__WORK ORDER__.
When you retype the records that follow, keep each word as it is and drop any pictures.

-- DATA LISTING follows --

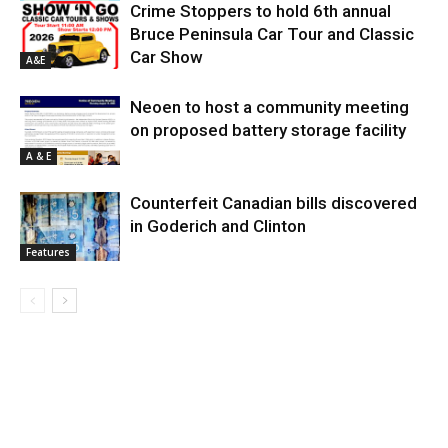
Crime Stoppers to hold 6th annual
Bruce Peninsula Car Tour and Classic
Car Show
A&E
Neoen to host a community meeting
on proposed battery storage facility
A & E
Counterfeit Canadian bills discovered
in Goderich and Clinton
Features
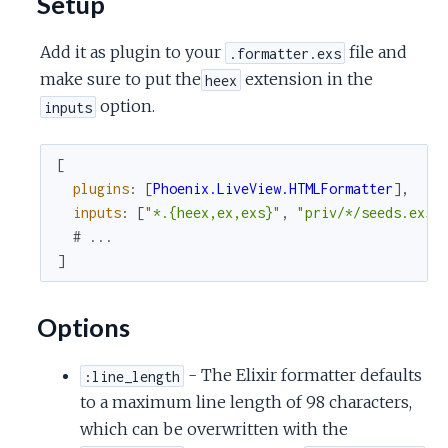
Setup
c
Add it as plugin to your
file and
.formatter.exs
e
make sure to put the
extension in the
heex
option.
inputs
[
plugins
:
[
Phoenix.LiveView.HTMLFormatter
]
,
inputs
:
[
"*.{heex,ex,exs}"
,
"priv/*/seeds.exs"
# ...
]
Options
- The Elixir formatter defaults
:line_length
to a maximum line length of 98 characters,
which can be overwritten with the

-- DATA LISTING concluded --

__COMPLETED TASK__.
Crime Stoppers to hold 6th annual
Bruce Peninsula Car Tour and Classic
Car Show
A&E
Neoen to host a community meeting
on proposed battery storage facility
A & E
Counterfeit Canadian bills discovered
in Goderich and Clinton
Features
Setup
c
Add it as plugin to your
file and
.formatter.exs
e
make sure to put the
extension in the
heex
option.
inputs
[
plugins
:
[
Phoenix.LiveView.HTMLFormatter
]
,
inputs
:
[
"*.{heex,ex,exs}"
,
"priv/*/seeds.exs"
# ...
]
Options
- The Elixir formatter defaults
:line_length
to a maximum line length of 98 characters,
which can be overwritten with the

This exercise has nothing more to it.